Similarly, I find myself in such joy when growing my own food. When you succeed in growing something from seed to fruit, you are rewarded not only by eating something more delicious than you could ever buy but the feeling of accomplishment is unrivalled.
This year we grew our first watermelon, our Italian gardeners told us it was impossible to grow one in the elevated, mountain climate where we live but we choose the sunniest spot, watered it daily with spring water and tended to its climbing vine like something so precious.We managed to grow one whole melon (a storm unfortunately knocked off 2 of its babies) which we enjoyed fresh and simply and we pickled the rinds so not to waste anything and saved the seeds for next years melon challenge!
”I love the subtle bitterness of the floral botanicals and the earthy green flavours of the spruce needles. It transports my senses into an Autumnal foraging walk where I’d be picking apples and juniper to braise red cabbage in over a fire lit with dried pine cones.”
What’s your go-to simple outdoor cooking recipe?

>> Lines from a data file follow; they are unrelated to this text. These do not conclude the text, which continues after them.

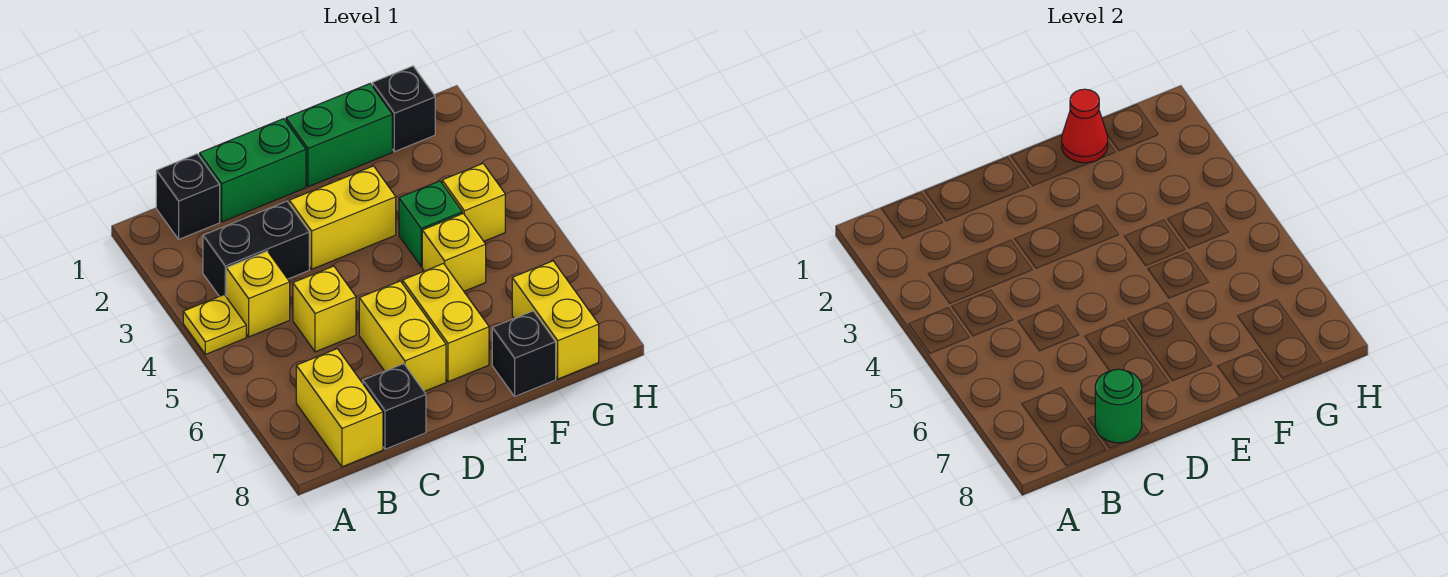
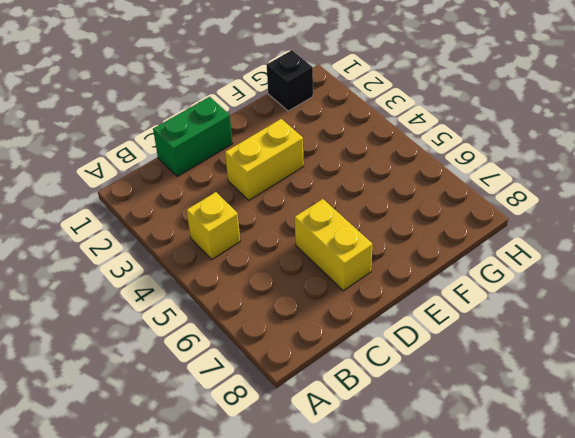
none -> yellow 1x1 plate [183,295,246,354]
none -> black 1x1 brick [156,154,220,239]
none -> black 1x2 brick [203,201,309,296]

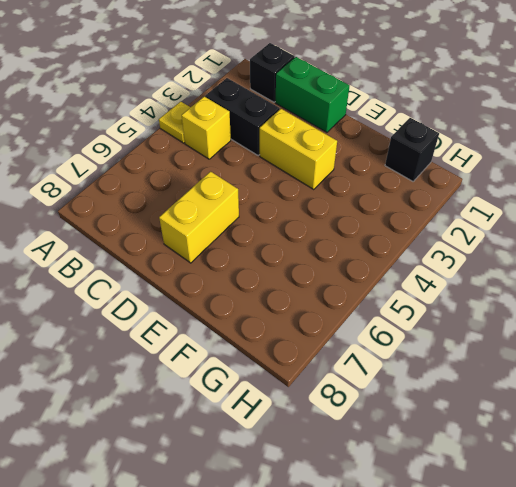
none -> yellow 1x2 brick [296,349,383,467]
none -> yellow 1x1 brick [293,266,356,352]
none -> black 1x1 brick [363,364,426,449]

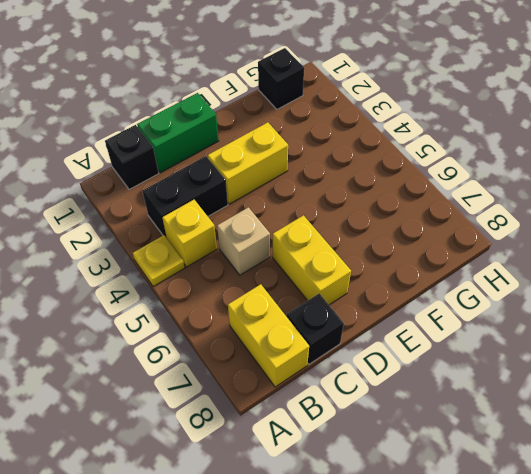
tan 1x1 brick [217,207,270,275] -> yellow 1x1 brick [293,266,356,352]
none -> green 1x2 brick [286,84,392,187]
none -> yellow 1x2 brick [403,264,489,382]
none -> green 1x1 brick [399,181,462,267]

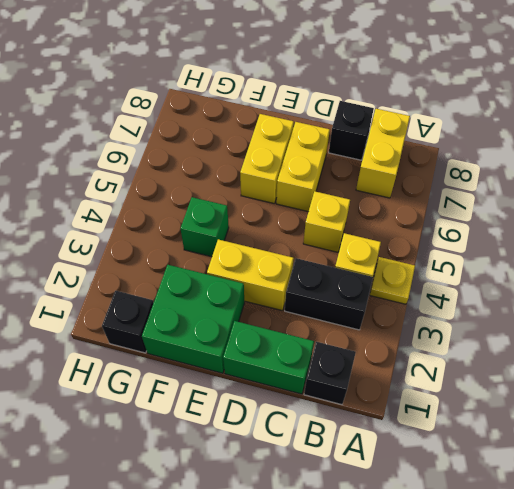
green 2x2 brick [142,265,244,373] -> green 1x2 brick [286,84,392,187]
none -> yellow 1x1 brick [422,214,486,291]
none -> black 1x1 brick [492,311,556,396]
none -> yellow 1x1 brick [442,164,505,241]

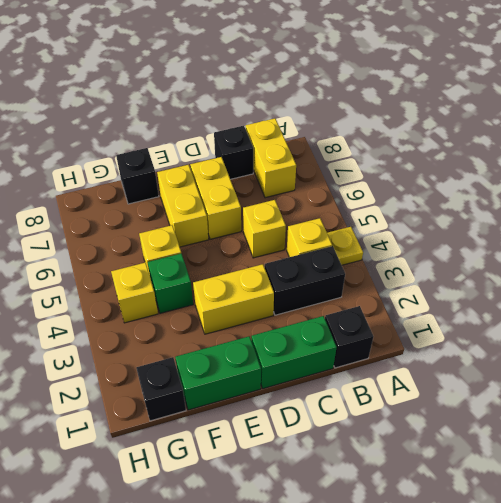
none -> yellow 1x2 brick [512,261,599,379]
none -> green 1x1 round brick [1095,369,1142,443]
none -> red 1x1 cone [1062,89,1108,163]

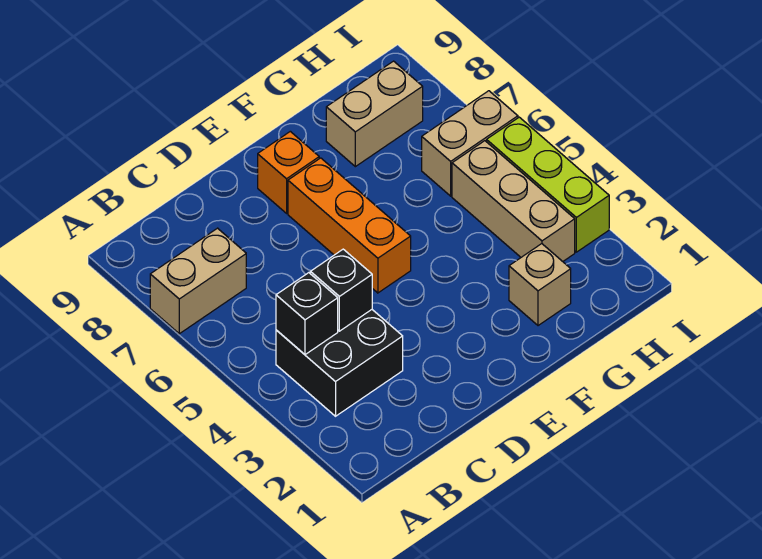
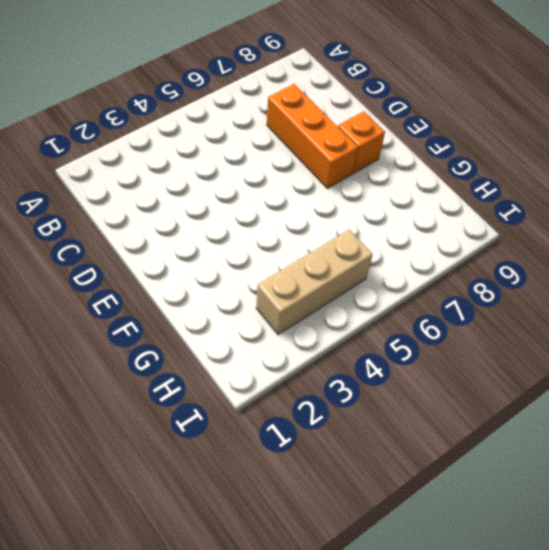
orange 1x3 brick [267,84,358,188] -> orange 1x3 brick turned to [288,158,411,293]
none -> tan 1x2 brick [150,228,246,334]
none -> black 2x2 brick [276,310,403,416]

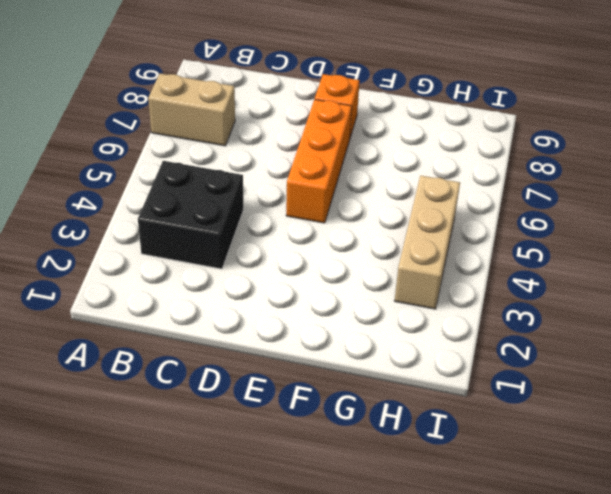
none -> tan 1x1 brick [509,244,571,326]
none -> tan 1x2 brick [326,61,423,167]

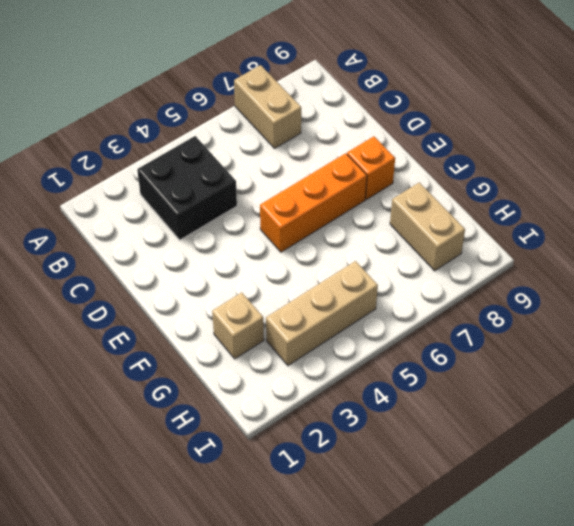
none -> tan 1x2 brick [422,91,518,196]
none -> lime 1x3 brick [487,117,609,252]

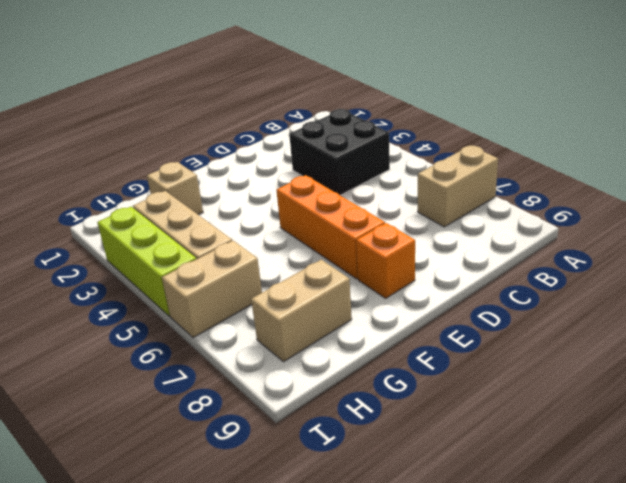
none -> black 1x1 brick [276,273,338,355]
none -> black 1x1 brick [310,249,372,331]

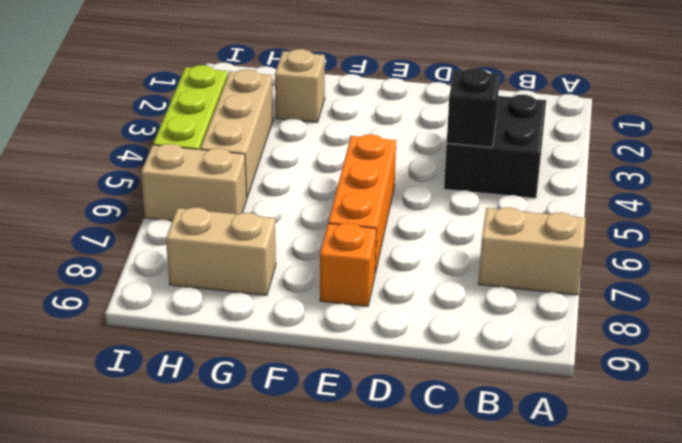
none -> black 1x1 brick [276,273,338,355]

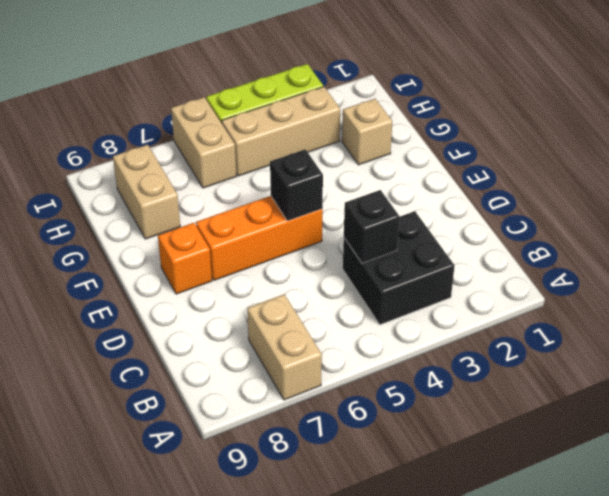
black 1x1 brick [270,149,323,221] -> black 1x1 brick moved to [276,273,338,355]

Wild mushrooms (porcini and chanterelle at this time of year) cooked over fire in a glug of olive oil, fresh thyme, wild oregano and garlic - served on piece of sourdough with a crack of salt and pepper.
What did you enjoy about drinking Ambijus Clearly Confused?
I love the subtle bitterness of the floral botanicals and the earthy green flavours of the spruce needles. It transports my senses into an Autumnal foraging walk where I’d be picking apples and juniper to braise red cabbage in over a fire lit with dried pine cones.
What dish would you pair with Ambijus Clearly Confused?
At this time of year I would love to pair Ambijus Clearly Confused with ravioli made with wholewheat integrale flour stuffed with a filling of roasted Crown Prince squash, sage and smoked Maroni chestnuts. The balanced bitterness coming from the spruce needles would pair perfectly with this Autumnal ravioli.
What exciting things are on the horizon for you & Meadowsweet Retreat?
For me personally, I’m 2 months away from giving birth to my daughter who will grow up on the farm with us and will hopefully be as mad about foraging as we are!
For Meadowsweet, we are about to announce the 2023 calendar of events which will largely be focussed around self sufficiency and living off the land. We have had incredible interested from guest teachers from all around the world who specialise in permaculture, foraging, fungi growing, knife making, basket weaving, green woodwork and cooking to host retreats and weekends on the land.